= Georg Gustav von Arnim =

German officer and nobleman

Georg Gustav von Arnim (Schloss Suckow, September 26, 1870 - Schloss Suchow, August 28, 1945), 6th Lord of the Fideicomis of Suckow in the Grand Duchy of Mecklenburg-Schwerin, was a German military officer and nobleman, son of Georg Abraham Constantin von Arnim and wife Rosalie Augusta Carolina Johanna Ulrika von Schnehen.

==Career==
He was a chamberlain of the King of Prussia, captain of the Prussian Dragoons and a Knight of the Order of St. John.

==Marriage and children==
He married in Berlin on September 26, 1893, Hulda Elisabeth Anna von Versen (Merseburg, March 18, 1872 - West Berlin, May 4, 1954, daughter of Maximilian von Versen and Alice Brown Clemens).

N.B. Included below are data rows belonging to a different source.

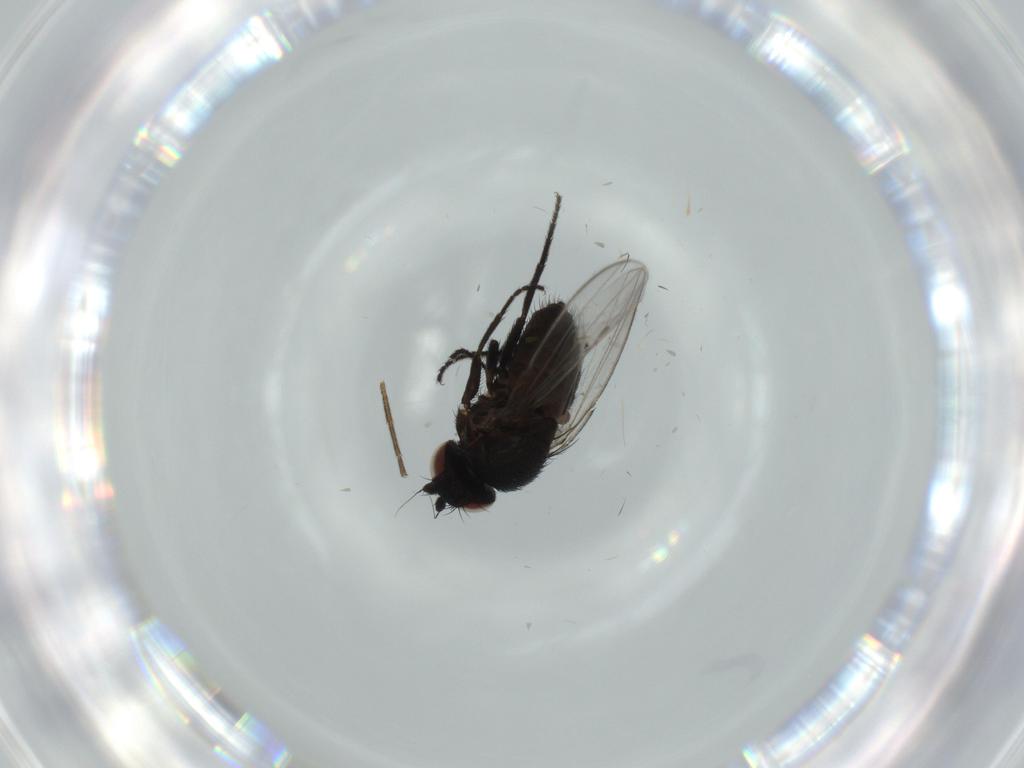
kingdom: Animalia
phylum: Arthropoda
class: Insecta
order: Diptera
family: Milichiidae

Among his children were Marie Agnes von Arnim (Schloss Suckow, August 19, 1903 - Dresder Weissen-Hirsch, May 3, 1938), married in Schloss Suckow on October 7, 1924, to Christoph von Beschwitz (Schloss Arnsdorf, April 2, 1898 - Wiesbaden, September 26, 1980), Lord of the Castle of Arnsdorf in the Kingdom of Saxony, and Knight of the Order of St. John, who had issue.